Ce livre transcende les genres: un polar sans flics, une histoire qui ruisselle dans les caniveaux de la désespérance urbaine, qui pose un regard lucide sur la différence, sur l’intolérance, sur la violence… Un livre qui, par la force des choses, nous concerne, puisqu’ici non plus, nous ne sommes pas parvenus à régler le conflit qui oppose l’Homme blanc au Peau-Rouge. Un livre dur, sans parti pris, qui jette un éclairage cru sur les préjugés qui démangent les deux camps.
C’est presque irrespectueux de tenter de résumer ce roman complexe, feuillu et fouillé, construit autour d’une série de meurtres qui surviennent à Seattle, et dont toutes les victimes sont blanches. En guise de signature, hautement symbolique, l’assassin dépose deux plumes de hibou sur chacun des cadavres. On le baptise Indian Killer.

Mais la trame qui se dessine autour de cette intrigue est des plus éclatées, échevelées. On suit le parcours louvoyant de John Smith, un jeune Indien mésadapté, adopté dès la naissance par un couple de Blancs; tout autant que le combat de Marie Polatkin, une étudiante indienne révoltée; ou encore les délires d’un animateur facho qui alimente la polémique par son émission de ligne ouverte à la radio…

En prime, un écrivain, Jack Wilson, qui revendique une goutte de sang indien pour profiter de la manne à la mode, tente de vampiriser les horreurs de ces crimes qui font la manchette. «Les Indiens font un tabac en ce moment, lui dit Rupert, son agent.
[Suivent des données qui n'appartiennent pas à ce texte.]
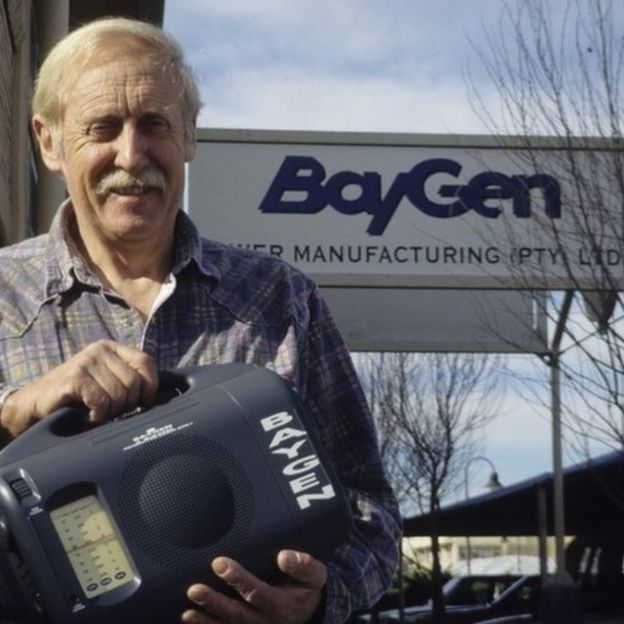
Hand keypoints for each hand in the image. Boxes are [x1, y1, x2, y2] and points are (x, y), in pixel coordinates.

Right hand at [0, 340, 157, 435]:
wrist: (35, 404)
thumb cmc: (75, 396)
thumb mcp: (105, 381)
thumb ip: (127, 380)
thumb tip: (153, 396)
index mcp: (112, 348)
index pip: (145, 361)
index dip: (150, 385)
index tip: (144, 402)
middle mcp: (100, 350)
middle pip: (134, 381)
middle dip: (128, 404)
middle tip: (111, 411)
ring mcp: (86, 362)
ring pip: (119, 393)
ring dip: (111, 411)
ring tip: (97, 412)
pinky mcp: (75, 378)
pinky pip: (102, 401)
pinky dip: (98, 414)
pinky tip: (88, 415)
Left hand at [182, 550, 326, 623]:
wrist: (311, 612)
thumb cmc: (307, 588)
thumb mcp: (315, 576)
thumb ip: (304, 565)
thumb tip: (284, 556)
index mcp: (282, 606)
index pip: (257, 593)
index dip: (238, 579)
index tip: (219, 563)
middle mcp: (267, 623)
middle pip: (237, 614)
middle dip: (214, 603)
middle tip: (195, 589)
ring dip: (206, 621)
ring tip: (187, 611)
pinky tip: (190, 620)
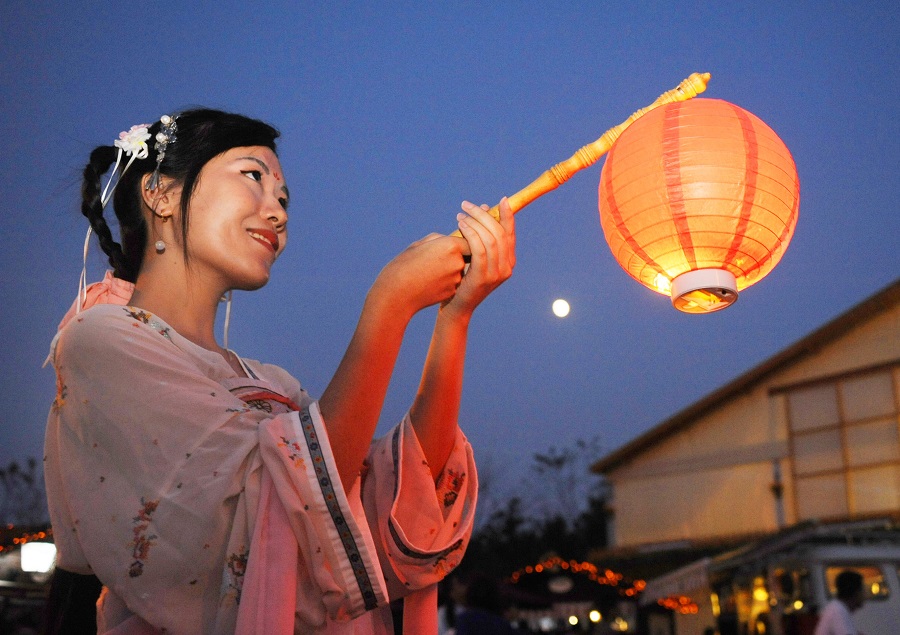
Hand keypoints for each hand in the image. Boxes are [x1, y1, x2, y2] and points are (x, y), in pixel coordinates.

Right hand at [368, 233, 468, 320]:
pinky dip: (444, 281)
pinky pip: (452, 282)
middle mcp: (457, 262)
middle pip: (465, 255)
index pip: (467, 240)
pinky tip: (428, 282)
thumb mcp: (419, 244)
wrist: (396, 293)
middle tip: (435, 259)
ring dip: (448, 269)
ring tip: (428, 271)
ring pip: (458, 270)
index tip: (449, 244)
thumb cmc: (404, 265)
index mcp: (451, 246)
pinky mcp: (452, 292)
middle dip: (455, 256)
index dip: (459, 242)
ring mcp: (456, 279)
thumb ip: (439, 239)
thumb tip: (450, 239)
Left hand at [442, 196, 515, 317]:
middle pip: (499, 233)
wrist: (457, 307)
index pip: (510, 233)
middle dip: (483, 215)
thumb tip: (483, 208)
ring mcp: (497, 274)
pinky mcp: (484, 277)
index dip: (507, 215)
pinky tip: (461, 226)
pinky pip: (480, 249)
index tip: (501, 199)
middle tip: (466, 205)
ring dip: (474, 222)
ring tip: (460, 215)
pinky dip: (471, 233)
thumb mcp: (474, 257)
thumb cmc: (462, 280)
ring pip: (490, 239)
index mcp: (508, 261)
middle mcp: (507, 267)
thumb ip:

Les éditeurs sont à l’affût de ces histoires de chamans. Les trucs new age, les expériences de mort, les guérisseurs, les animaux qui parlent, les vortex sacrés, ce genre de choses. Vous avez tout ça dans vos livres, plus l’intrigue policière. C’est parfait.» Presque un clin d’oil que l’auteur s’envoie dans le miroir; à moins que la cible ne soit quelqu’un d’autre…

Sherman Alexie brosse avec acuité le portrait d’une société nord-américaine qui cultive toujours l’apartheid et qui, dans le confort de son ignorance, endosse la bêtise. Sans piquer au vif notre culpabilité de Blanc dominant, l’écrivain provoque chez nous une prise de conscience qui nous force à relativiser tous les irritants que colporte l’information-spectacle. Mais le plus réjouissant, c’est qu’en évitant les écueils d’un roman à thèse, il nous piège dans les dédales de son récit. On veut lire la suite et on veut voir le film! Albin Michel, 1998, 416 p.